Worries about the fragility of global economic recovery ahead of a summit of Group of 20 nations was additionally weighing on prices and overshadowing global markets.

By 0855 GMT, U.S. crude futures fell 34 cents to $76.17 a barrel, heading for the first weekly decline in three weeks. Brent crude futures fell 47 cents to $76.00.

"Two topics are dominating today. One is a hurricane is forming now, which is supportive to the market. And we have a looming problem of very high inventories world wide, which offsets the support and is putting prices in a very tight range," said Andy Sommer, energy market analyst with EGL in Switzerland.

"The market is of course watching the G20 meeting and the Chinese yuan situation."

Ahead of the G20 summit, MSCI's all-country world index was down 0.2 percent, heading for a 2.7 percent weekly loss. European shares were bucking the trend, however, with the FTSEurofirst 300 up 0.3 percent after three days of losses.

The dollar made little headway.

SEASON'S FIRST STORM

In the United States, the world's top oil market, crude oil and product inventories remain much higher than a year earlier levels.

High inventory levels can provide a cushion to reduce price spikes should bad weather cause supply disruptions. This was the case when deadly hurricanes Katrina and Rita hit the U.S. Gulf of Mexico in 2005.

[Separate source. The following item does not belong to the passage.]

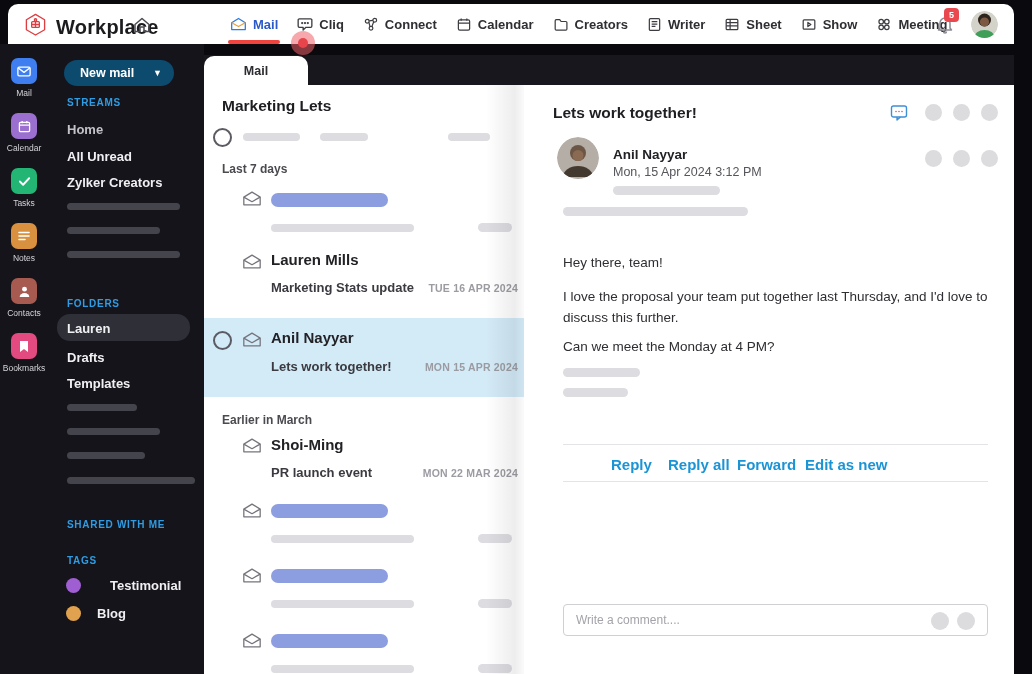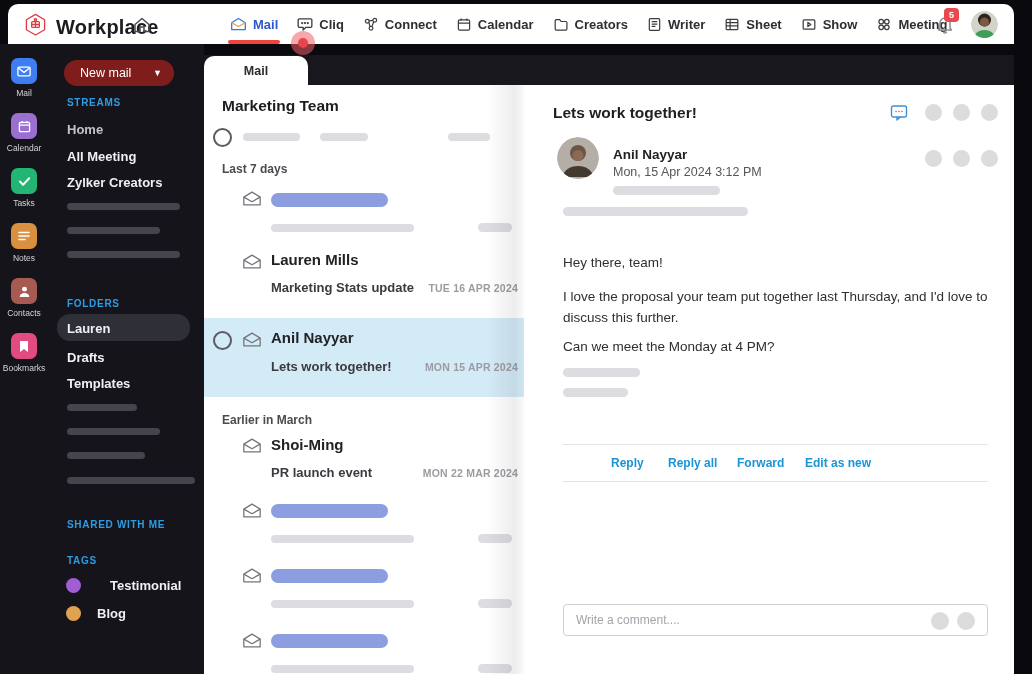"New mail" .newmail-btn { background: #7f1d1d -> #0c4a6e; font-weight: normal -> bold }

To kick off the Atlantic hurricane season, a tropical system over the western Caribbean has a high chance of developing into a tropical depression over the next couple of days as it moves toward the oil-rich Gulf of Mexico, the U.S. National Hurricane Center and other weather forecasters said on Thursday.

All weather models project the system will cross Mexico's Yucatan Peninsula over the next few days. After that, most forecasts still expect the wave to turn northwest and hit land near the Texas-Mexico border.

But some models now expect the wave to turn northeast toward Florida and the eastern Gulf of Mexico close to where BP Plc is trying to clean up its massive oil spill.